To the editor: California needs to break its oil dependence, as Severin Borenstein notes in his critique of our recent study. Avoiding the worst of climate change (think more fires) involves getting off oil, but Borenstein argues phasing out California’s oil production is a step too far. His main reason is that doing so would benefit the global oil industry.
This abstract, economic logic gives too little weight to the obvious upsides of leaving oil undeveloped: California can reduce emissions, better position itself for a low-carbon future and demonstrate global leadership, all while responding to environmental justice concerns at home.

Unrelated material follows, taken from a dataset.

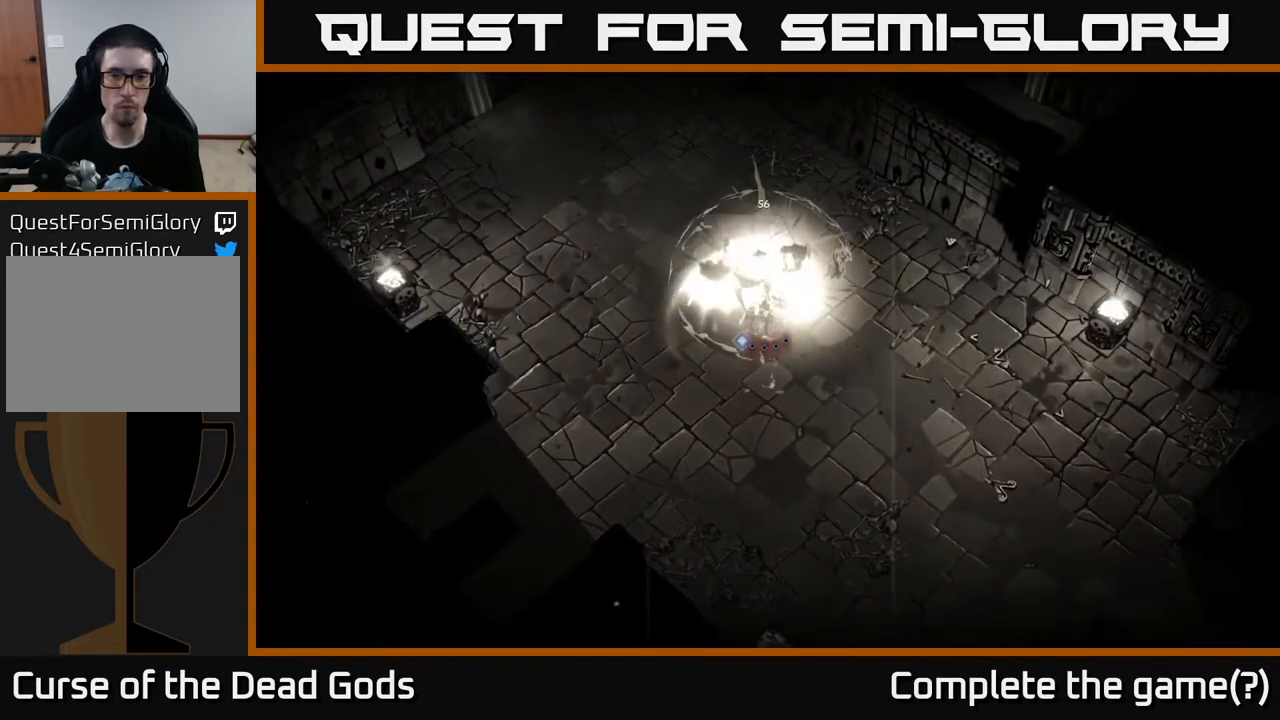
{"buttons": [], "left_stick": "center", "right_stick": "center", "events": []}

We agree with Borenstein that further enrichment of oil producers — here in the U.S. as well as under autocratic regimes abroad — can be antithetical to democracy and income equality, as well as to achieving climate goals. But the most direct response to that risk would be to start here, by transitioning away from oil, both in its use and supply.
Peter Erickson and Michael Lazarus, Seattle
The writers are scientists at the Stockholm Environment Institute.
To the editor: How can a professor at UC Berkeley write an op-ed article about the economics of leaving oil in the ground, make the case that this will cost consumers more, yet not mention that consumers can just switch to an electric vehicle and power it with solar energy for much less money?
I’ve been driving electric vehicles and powering them with solar energy for more than 15 years. My solar photovoltaic system paid for itself in 2010, so since then, and for the rest of my life, I can power my home, cars and motorcycles on free, clean electricity.
That is the complete opposite of what Borenstein says will happen if we keep California’s oil in the ground.